Grasping, the concepts of C/C++ isn't that simple. And I actually doubt you grasped them properly because you said this:


> "Let us C" from Yashwant Kanitkar is an excellent book that discusses C programming in a very simple and conceptual manner.


Sorry but 

@OP: Learn Python for programming



TheManiac said:


> thanks..bt i want to know whts d difference between c and c++..and if i opt for c, will i b able to do some stuff on c++,coz i will require tht for 12th exams..
> 
> And from where can i download c for win 7 64 bit??


In case you do "choose" C/C++, you have to begin with C to learn C++. In that case learn C, followed by C++.

EDIT: I see you are in class XI. In that case you perhaps have (Turbo) C++ in your school course?

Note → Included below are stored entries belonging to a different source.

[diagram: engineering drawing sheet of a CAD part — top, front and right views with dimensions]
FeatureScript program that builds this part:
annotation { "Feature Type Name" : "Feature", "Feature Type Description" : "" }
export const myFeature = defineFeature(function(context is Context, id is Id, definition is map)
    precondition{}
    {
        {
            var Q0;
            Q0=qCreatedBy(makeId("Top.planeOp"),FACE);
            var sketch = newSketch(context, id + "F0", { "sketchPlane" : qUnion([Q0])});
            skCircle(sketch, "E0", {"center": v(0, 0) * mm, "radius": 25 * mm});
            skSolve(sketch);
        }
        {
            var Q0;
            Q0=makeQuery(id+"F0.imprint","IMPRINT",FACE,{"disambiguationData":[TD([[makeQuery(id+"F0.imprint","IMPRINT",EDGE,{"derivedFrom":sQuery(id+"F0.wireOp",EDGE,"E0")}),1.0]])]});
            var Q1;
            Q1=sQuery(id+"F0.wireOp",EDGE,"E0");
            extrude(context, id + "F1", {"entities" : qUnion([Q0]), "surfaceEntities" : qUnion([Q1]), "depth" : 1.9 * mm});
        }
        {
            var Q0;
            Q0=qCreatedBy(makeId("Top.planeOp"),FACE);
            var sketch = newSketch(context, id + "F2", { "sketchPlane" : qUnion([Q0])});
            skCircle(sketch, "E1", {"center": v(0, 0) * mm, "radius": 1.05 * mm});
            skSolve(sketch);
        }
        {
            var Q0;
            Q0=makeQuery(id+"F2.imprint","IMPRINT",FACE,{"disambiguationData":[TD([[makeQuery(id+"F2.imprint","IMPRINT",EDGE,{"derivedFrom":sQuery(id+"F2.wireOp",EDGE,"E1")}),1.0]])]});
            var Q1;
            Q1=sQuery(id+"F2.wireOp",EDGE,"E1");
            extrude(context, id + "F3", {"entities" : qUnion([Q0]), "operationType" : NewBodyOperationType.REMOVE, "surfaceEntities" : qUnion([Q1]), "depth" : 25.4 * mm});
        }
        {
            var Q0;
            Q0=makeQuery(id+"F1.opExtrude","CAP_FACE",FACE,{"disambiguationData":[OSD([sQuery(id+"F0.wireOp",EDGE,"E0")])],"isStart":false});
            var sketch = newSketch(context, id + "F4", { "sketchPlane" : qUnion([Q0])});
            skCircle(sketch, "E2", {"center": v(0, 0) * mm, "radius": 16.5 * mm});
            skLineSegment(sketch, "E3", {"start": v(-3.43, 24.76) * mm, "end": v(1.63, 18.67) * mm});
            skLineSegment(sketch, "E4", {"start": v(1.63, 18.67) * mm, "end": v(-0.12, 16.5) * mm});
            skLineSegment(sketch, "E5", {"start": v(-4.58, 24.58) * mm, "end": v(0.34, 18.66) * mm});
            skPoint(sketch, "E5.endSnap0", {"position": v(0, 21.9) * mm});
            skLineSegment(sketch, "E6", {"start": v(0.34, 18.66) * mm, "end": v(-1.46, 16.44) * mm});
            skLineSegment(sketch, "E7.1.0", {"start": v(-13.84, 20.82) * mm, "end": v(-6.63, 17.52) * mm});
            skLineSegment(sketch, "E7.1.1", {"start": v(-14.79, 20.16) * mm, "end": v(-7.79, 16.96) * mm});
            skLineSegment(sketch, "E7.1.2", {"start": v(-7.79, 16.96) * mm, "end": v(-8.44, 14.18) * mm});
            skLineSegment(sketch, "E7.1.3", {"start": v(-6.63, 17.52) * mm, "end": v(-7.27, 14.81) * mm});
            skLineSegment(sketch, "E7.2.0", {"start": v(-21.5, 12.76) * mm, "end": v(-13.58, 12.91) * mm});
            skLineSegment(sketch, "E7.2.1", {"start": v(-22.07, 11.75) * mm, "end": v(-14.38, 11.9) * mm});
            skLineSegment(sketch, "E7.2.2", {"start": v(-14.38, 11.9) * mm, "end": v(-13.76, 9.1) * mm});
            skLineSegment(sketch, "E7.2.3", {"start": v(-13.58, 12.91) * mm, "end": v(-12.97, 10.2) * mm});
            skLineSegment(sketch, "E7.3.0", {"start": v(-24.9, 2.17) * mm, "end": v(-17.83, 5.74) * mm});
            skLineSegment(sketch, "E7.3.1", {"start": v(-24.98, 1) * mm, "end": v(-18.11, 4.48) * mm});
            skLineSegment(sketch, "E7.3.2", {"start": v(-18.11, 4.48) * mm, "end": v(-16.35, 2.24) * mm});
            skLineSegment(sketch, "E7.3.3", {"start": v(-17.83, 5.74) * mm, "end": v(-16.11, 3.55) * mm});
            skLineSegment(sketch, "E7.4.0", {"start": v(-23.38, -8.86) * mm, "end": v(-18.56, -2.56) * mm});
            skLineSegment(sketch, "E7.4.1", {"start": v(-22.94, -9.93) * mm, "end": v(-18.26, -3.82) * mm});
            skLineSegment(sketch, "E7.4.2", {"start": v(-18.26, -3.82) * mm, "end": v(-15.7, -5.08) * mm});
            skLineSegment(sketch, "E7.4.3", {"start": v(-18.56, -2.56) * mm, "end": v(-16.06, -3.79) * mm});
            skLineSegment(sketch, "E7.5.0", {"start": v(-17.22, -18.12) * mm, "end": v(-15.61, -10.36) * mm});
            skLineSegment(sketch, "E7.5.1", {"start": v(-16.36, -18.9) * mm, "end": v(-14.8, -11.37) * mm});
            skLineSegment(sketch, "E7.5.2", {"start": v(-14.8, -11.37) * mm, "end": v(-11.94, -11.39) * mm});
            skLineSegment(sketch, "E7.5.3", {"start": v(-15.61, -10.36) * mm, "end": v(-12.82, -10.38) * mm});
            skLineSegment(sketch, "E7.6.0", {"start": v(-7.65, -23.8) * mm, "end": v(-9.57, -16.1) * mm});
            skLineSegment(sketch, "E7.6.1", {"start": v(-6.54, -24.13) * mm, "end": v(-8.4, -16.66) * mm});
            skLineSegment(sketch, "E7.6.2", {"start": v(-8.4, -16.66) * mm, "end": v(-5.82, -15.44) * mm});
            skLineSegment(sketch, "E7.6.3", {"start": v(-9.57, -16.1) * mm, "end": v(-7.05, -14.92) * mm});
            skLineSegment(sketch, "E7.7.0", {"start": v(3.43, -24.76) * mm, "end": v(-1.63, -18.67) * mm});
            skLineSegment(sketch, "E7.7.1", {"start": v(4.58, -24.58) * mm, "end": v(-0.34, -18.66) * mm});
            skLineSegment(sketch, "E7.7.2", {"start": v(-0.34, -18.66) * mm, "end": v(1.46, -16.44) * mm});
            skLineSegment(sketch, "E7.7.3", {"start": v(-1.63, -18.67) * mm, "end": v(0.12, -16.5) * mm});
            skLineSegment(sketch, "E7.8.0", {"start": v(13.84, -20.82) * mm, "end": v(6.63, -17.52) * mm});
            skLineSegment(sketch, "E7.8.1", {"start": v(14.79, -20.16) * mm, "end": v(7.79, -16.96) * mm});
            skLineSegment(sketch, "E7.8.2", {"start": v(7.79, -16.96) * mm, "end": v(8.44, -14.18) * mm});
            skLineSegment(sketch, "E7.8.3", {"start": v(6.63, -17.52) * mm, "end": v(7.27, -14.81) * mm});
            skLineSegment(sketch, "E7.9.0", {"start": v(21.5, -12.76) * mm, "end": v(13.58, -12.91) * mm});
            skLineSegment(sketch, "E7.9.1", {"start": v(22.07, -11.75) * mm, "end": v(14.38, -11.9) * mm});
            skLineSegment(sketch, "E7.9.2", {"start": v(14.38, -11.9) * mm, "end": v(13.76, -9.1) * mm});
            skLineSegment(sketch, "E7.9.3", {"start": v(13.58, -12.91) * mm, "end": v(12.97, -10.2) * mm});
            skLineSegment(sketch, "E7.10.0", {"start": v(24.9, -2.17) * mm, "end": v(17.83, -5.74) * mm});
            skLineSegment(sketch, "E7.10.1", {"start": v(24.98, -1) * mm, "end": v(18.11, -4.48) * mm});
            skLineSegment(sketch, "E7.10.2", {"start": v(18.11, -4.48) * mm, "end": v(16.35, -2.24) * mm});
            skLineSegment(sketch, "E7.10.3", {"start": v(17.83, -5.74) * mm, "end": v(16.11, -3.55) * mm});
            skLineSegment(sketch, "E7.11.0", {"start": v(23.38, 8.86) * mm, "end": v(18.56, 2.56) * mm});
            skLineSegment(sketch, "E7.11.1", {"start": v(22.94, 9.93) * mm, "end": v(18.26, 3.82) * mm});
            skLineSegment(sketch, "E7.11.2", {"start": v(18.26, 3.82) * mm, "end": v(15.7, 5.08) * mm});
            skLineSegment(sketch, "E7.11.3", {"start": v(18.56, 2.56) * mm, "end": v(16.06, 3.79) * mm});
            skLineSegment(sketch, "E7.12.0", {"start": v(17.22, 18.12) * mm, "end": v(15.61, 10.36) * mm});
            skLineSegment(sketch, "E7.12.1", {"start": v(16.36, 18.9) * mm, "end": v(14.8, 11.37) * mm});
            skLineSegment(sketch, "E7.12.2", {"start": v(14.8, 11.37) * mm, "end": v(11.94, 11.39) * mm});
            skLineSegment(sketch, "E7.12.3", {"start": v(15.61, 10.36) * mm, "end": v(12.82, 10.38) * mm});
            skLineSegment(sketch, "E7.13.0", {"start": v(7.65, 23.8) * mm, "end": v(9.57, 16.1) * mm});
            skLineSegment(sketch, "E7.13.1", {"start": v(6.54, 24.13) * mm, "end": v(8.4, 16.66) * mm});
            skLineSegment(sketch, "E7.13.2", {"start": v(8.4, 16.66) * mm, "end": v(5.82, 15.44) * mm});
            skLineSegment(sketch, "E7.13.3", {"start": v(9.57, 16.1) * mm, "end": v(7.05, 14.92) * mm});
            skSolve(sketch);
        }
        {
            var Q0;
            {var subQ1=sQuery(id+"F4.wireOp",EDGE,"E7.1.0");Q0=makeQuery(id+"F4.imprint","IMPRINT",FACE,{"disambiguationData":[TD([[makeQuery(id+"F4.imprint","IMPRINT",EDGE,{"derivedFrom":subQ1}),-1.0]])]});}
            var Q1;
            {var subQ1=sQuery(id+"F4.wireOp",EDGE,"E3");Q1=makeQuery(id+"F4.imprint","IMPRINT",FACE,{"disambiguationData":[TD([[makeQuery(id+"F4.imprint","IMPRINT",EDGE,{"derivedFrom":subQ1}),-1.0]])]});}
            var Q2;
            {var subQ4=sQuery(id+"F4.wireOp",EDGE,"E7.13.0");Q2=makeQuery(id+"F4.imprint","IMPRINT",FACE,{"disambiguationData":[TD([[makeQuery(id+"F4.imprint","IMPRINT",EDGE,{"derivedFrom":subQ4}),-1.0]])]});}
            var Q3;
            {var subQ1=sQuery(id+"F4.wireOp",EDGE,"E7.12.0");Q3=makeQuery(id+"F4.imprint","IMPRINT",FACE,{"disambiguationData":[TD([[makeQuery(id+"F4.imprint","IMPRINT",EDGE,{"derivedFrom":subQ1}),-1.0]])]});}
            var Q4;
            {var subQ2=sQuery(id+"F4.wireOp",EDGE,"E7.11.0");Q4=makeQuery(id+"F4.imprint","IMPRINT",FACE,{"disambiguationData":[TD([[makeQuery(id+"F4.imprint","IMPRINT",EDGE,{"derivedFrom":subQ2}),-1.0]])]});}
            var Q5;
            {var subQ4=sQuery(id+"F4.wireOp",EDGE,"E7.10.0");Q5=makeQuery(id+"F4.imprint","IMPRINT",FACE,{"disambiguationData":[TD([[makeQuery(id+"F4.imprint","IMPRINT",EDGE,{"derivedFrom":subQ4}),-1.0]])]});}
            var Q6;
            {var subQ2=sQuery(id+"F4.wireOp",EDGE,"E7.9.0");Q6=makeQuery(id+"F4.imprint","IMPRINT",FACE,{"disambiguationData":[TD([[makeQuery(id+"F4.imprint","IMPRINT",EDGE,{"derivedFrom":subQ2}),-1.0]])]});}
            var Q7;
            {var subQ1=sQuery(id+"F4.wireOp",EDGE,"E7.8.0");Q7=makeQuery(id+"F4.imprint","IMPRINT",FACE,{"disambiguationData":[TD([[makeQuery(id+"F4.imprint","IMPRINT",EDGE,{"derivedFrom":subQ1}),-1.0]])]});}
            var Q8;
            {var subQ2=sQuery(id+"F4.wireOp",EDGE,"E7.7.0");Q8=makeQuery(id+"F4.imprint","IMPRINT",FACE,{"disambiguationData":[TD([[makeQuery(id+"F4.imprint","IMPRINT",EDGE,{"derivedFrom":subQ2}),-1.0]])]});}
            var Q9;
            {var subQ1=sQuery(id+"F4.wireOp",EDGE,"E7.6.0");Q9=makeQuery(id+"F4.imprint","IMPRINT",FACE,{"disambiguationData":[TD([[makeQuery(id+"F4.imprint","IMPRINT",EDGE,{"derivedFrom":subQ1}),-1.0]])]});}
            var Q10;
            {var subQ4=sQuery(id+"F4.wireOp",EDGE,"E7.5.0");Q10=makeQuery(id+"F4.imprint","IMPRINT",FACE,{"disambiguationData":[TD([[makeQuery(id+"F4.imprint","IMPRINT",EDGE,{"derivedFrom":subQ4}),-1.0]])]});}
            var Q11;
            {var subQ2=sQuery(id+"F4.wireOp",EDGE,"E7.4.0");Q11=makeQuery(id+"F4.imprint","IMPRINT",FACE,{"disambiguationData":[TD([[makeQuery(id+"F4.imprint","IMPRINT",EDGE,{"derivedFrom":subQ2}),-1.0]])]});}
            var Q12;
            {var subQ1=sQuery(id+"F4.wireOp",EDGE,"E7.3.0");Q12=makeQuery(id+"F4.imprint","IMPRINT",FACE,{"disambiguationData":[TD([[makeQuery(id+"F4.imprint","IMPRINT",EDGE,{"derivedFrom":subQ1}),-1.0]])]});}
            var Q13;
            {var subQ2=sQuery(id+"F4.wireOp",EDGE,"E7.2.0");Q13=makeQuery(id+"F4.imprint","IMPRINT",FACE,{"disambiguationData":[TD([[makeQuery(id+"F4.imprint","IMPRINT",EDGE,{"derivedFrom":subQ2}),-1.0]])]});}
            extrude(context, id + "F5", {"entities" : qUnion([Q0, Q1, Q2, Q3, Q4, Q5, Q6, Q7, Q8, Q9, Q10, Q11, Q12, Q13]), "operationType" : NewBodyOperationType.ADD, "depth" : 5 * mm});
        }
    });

In that case I suggest that you Learn C simultaneously with your C++ courseware, they will have lot of similarities since in schools they "teach" C++ in C style with non-standard and antiquated code. Just make a fine balance on what what you are expected to write in papers and your programming concepts/techniques.

Check out these links. Will help you to get started.

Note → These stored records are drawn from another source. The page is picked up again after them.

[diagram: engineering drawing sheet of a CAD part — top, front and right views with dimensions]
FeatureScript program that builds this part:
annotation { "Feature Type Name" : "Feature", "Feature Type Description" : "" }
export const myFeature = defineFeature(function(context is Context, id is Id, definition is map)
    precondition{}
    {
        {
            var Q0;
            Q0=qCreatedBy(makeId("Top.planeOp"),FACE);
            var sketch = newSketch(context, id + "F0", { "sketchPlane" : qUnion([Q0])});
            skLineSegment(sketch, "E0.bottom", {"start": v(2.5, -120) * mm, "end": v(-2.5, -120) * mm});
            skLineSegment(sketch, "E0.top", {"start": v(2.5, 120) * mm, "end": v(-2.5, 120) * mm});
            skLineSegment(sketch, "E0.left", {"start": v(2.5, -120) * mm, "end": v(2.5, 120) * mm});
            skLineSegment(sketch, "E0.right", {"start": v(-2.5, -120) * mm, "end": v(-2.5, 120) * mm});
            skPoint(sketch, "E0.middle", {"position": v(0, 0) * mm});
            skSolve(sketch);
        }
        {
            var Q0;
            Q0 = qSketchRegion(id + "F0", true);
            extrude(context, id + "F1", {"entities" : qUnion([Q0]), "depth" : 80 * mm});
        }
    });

*wikidot.fosspowered.com/programming:c:tutorial:setupcompiler
*wikidot.fosspowered.com/editors:geany
*www.gidnetwork.com/b-56.html


----------



## arpanmukherjee1 (Sep 8, 2010)

*www.thinkdigit.com/forum/members/liverpool_fan.html                                        
              @nims11  , since when have u been coding ??????

+1 for Liverpool_fan  

IMO python for learning the concept of computer languages. C++ for programming style and moving on to other langs like Java


----------



## nims11 (Sep 9, 2010)

@arpan I started coding when i was in class 9(now i am in 12). we were not taught computers in skul so i decided to do it on my own. I started with BASIC. And after few months i started C from "Let Us C" and then i switched to C++ with Osbourne:Complete reference to C++

no offense frnd, but I personally feel "Let Us C" was good for starters. it built my concepts and now it is helpin in class 11th and 12th as i hav opted 4 computer science. i am able to score highest in the class with almost no efforts and i can easily manage time to study PCM. also after learning C, it made easier 4 me to learn javascript.

I dont know python, but i think that "TheManiac" may face probs as he wud be taught C++ alongside in skul if he opts 4 Computer Science.


----------